Poster Presentation Clinical Oncology Society of Australia Annual Scientific Meeting 2018

Utilising non-admitted code sets for an Outpatient cancer patient experience survey (#341)

Peter McGuire 1 , Karen Hay 2 , Eliza Bott 1 , Maree Bransdon 1
  1. Central Integrated Regional Cancer Service, Queensland Health, Brisbane, QLD, Australia
  2. QIMR Berghofer Medical Research Institute, Brisbane, Queensland, Australia

Aims

This analysis aimed to determine the prevalence of cancer within the sample population of the Queensland pilot outpatient patient experience survey 2018.  The survey aimed to identify and sample people with cancer who had presented to a hospital outpatient appointment during the month of November 2017. The study aimed to compare the prevalence of cancer for specified Independent Hospital Pricing Authority Tier 2 non-admitted service definitions by sampling data that does not contain patient diagnosis.

Methods

The survey sample was drawn from Queensland Health’s non-admitted patient data collection codes for medical oncology, radiation oncology, urology, breast and gynaecology oncology.

The survey analysis included determining if the participant added outpatients related to a cancer diagnosis was analysed using the SURVEYFREQ function on Stata statistical software package (Version 15) with a 95% confidence interval.

Results

Of those participants attending the Tier 2 code clinics 81% (95% CI: 77-84%) reported a cancer-related diagnosis; , however this percentage varied between each clinic type.
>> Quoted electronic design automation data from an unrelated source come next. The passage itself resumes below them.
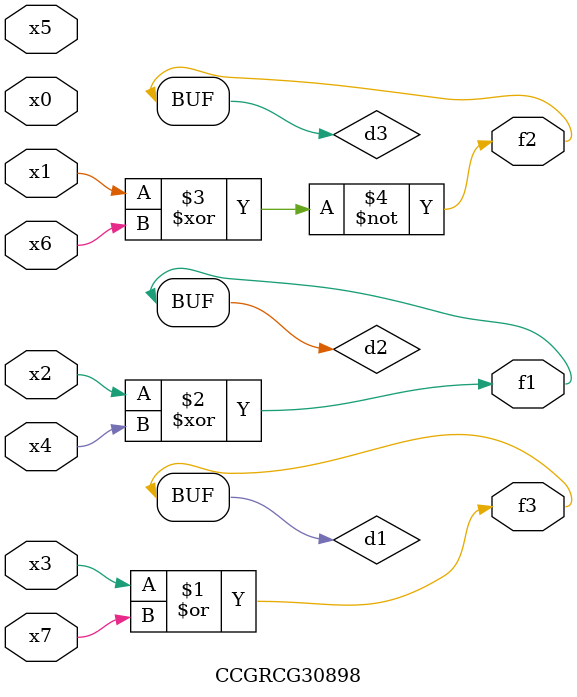
<source format=v>
module CCGRCG30898(
	input x0, x1, x2, x3, x4, x5, x6, x7,
	output f1, f2, f3
);

	wire d1, d2, d3;

	or (d1, x3, x7);
	xor (d2, x2, x4);
	xnor (d3, x1, x6);
	assign f1 = d2;
	assign f2 = d3;
	assign f3 = d1;
endmodule

</source>
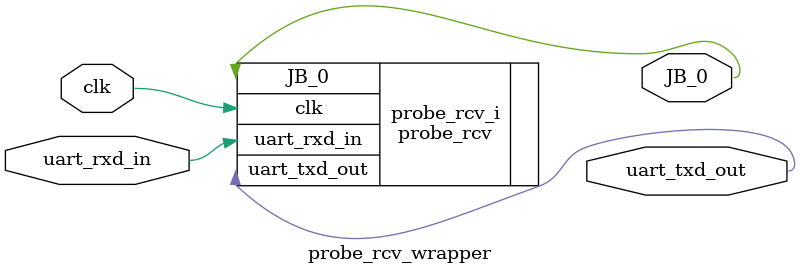
<source format=v>
`timescale 1 ps / 1 ps

module probe_rcv_wrapper
   (JB_0,
    clk,
    uart_rxd_in,
    uart_txd_out);
  output JB_0;
  input clk;
  input uart_rxd_in;
  output uart_txd_out;

  wire JB_0;
  wire clk;
  wire uart_rxd_in;
  wire uart_txd_out;

  probe_rcv probe_rcv_i
       (.JB_0(JB_0),
        .clk(clk),
        .uart_rxd_in(uart_rxd_in),
        .uart_txd_out(uart_txd_out));
endmodule

</source>
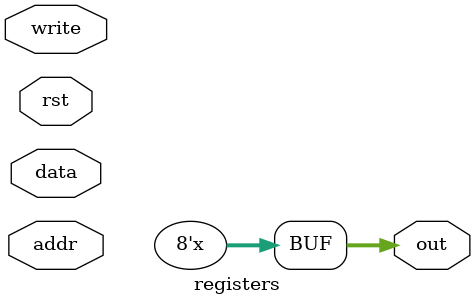
<source format=v>
module registers(
input [1:0] addr,
input [7:0] data,
input rst,write,
output reg [7:0]out

    );
    
    reg [7:0] rA;
    reg [7:0] rB;
    reg [7:0] rC;
    reg [7:0] rD;
    
    always @(*)
   
    begin
        if (rst) begin
            case(addr)
            2'b00:rA=8'b00000000;
            2'b01:rB=8'b00000000;
            2'b10:rC=8'b00000000;
            2'b11:rD=8'b00000000;
            endcase

        end
        else if (write) begin
            case(addr)
            2'b00:rA=data;
            2'b01:rB=data;
            2'b10:rC=data;
            2'b11:rD=data;
            endcase

        end
        else begin
         case(addr)
            2'b00:out = rA;
            2'b01:out = rB;
            2'b10:out = rC;
            2'b11:out = rD;
        endcase
        end
           
         
    end
endmodule
</source>
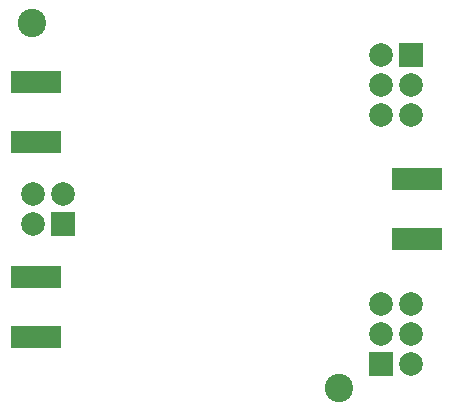
<source format=gbs>
G04*
G04 #@! TF.GenerationSoftware,Altium Limited,Altium Designer,24.4.1 (13)*
G04*
G04 Layer_Color=16711935*
%FSLAX25Y25*%
%MOIN*%
G70*
G04*
G04 #@! TF.SameCoordinates,8584FE8A-8FE8-497F-BE15-97A27C2B3E29*
G04*
G04*
G04 #@! TF.FilePolarity,Negative*
G04*
G01*
G75*
%ADD17R,0.16800X0.07800*%
%ADD24C,0.09461*%
%ADD25C,0.07887*%
%ADD26R,0.07887X0.07887*%
%ADD27R,0.07887X0.07887*%
D17*
X18500Y37500D02*
D03*
Y57500D02*
D03*
X18610Y102500D02*
D03*
Y122500D02*
D03*
X145480Y70000D02*
D03*
Y90000D02*
D03*
D24*
X119610Y20500D02*
D03*
X17110Y142000D02*
D03*
D25*
X27500Y85000D02*
D03*
X17500D02*
D03*
Y75000D02*
D03*
X133500Y121500D02*
D03*
X143500D02*
D03*
Y111500D02*
D03*
X133500D02*
D03*
Y131500D02*
D03*
X143500Y28500D02*
D03*
Y48500D02*
D03*
X133500D02*
D03*
Y38500D02*
D03*
X143500D02*
D03*
D26*
X27500Y75000D02*
D03*
D27*
X143500Y131500D02*
D03*
X133500Y28500D02*
D03*
M02*

</source>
The distribution of people attending outpatient clinics for a cancer-related diagnosis was Medical Oncology at 99.8% (95% CI: 99.2%-100%) followed by Radiation oncology at 97.2% (95% CI:91.8%-99.1%), Breast/Gynaecology Oncology at 92.5% (95% CI:76.9-97.9) and then Urology at 43.8 % (95% CI:35.6%-50.4%).

If Urology had been excluded from the Tier 2 code clinics captured, the average would have increased to 97.9% (95% CI: 95.2-99.1%) of respondents presenting to outpatient clinics with a cancer-related diagnosis.

Conclusions

Future studies may choose to exclude Urology clinics if the goal is to reach a higher proportion of people with a cancer-related diagnosis than this study achieved.  However, research approaches should consider both the prevalence of cancer and case-mix of cancer types that may be reached through Tier 2 clinic codes.  The study team strongly advocates for data collections that directly support cancer research.